My answer was 12 pages. Full of times, dates, conversations, subjects, names, etc.

I have not received any communication about it since. Hopefully I will not be bothered with it again.

The client called after I answered complaint, to help him with something on a problem he complained on and I helped him on multiple times. One Health pro who could have help him (outside insurance Co) did not want to take the time.

Their office called once after the complaint too. I told the client and the office staff to call Customer service. Luckily I was away from client's file when he & office called. I did answer best I could and was pleasant, but not overly friendly. Definitely did not go out on a limb and did not extend as much time with them as I could have .

Remember , the agent ALWAYS will be first to blame. Will ALWAYS be easiest to tag. I think. That may not be totally
unfair either.
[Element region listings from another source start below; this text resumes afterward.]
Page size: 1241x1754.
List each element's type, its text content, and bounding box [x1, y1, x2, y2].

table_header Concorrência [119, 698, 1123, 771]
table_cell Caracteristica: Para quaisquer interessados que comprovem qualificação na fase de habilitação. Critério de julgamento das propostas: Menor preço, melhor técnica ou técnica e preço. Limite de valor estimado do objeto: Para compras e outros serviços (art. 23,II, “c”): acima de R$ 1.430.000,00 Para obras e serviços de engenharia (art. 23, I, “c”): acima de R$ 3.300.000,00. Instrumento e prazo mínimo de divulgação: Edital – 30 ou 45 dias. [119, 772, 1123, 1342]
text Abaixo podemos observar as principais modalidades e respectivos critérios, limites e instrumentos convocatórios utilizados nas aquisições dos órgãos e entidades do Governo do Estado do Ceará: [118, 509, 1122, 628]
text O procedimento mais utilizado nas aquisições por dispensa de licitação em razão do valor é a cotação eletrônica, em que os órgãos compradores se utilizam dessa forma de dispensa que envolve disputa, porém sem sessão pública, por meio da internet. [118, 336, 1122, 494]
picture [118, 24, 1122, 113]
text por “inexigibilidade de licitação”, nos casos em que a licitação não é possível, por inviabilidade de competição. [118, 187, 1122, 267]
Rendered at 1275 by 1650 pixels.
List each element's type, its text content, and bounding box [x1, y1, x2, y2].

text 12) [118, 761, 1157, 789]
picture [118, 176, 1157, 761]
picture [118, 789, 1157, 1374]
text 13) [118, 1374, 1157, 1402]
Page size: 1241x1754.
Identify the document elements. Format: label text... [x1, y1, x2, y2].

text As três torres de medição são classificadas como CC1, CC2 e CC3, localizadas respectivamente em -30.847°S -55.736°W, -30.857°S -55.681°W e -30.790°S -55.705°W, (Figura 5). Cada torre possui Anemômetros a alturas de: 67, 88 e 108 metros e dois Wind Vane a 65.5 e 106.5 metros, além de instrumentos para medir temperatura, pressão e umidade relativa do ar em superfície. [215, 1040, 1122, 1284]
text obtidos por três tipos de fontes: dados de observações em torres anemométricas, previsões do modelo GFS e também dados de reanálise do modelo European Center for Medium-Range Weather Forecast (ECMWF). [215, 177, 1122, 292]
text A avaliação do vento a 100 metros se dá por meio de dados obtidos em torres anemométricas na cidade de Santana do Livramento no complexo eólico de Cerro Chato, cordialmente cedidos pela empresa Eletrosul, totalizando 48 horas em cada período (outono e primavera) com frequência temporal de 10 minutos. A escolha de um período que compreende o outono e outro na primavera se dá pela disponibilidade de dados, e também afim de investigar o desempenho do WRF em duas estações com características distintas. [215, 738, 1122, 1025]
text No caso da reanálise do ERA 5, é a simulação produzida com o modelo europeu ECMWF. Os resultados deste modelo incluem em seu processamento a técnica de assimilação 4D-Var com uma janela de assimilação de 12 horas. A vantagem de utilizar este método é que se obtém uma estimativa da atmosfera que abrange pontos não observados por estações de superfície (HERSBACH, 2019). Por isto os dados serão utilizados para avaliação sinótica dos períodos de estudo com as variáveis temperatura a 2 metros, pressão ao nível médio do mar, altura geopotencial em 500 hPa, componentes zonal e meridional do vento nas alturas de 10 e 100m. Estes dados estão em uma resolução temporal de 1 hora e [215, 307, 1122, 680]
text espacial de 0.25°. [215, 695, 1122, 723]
The Agent markets and has immediate financial
gain when the application is signed.

That means if you want to get ahead in the business,
make a lot of money and help a lot of people including yourself and your family, then you may need to record / document all of your interactions.

Memory is not good but ink lasts a lifetime.

The old adage "the one with the most notes wins" is not
trivial when it comes to protecting your reputation
and career.
 
I had a complaint against me at the Missouri DOI from a MAPD client.

Long story short, I was in the clear. Missouri Medicaid had dropped him prior to us meeting and he did not understand why things were still not free (even after I showed him all the co-pays).

Never a fun situation. The Missouri DOI has no idea what is going on.

They did ask me in a letter explaining my appointment to explain how the low income subsidy worked with social security. I sent them a tri-fold brochure from Social Security and informed them to call the 800 number on the back. I knew it was a risk but after the prior letters (there were 4 total) I knew the person I was talking to did not have any idea how Medicare or Medicaid worked.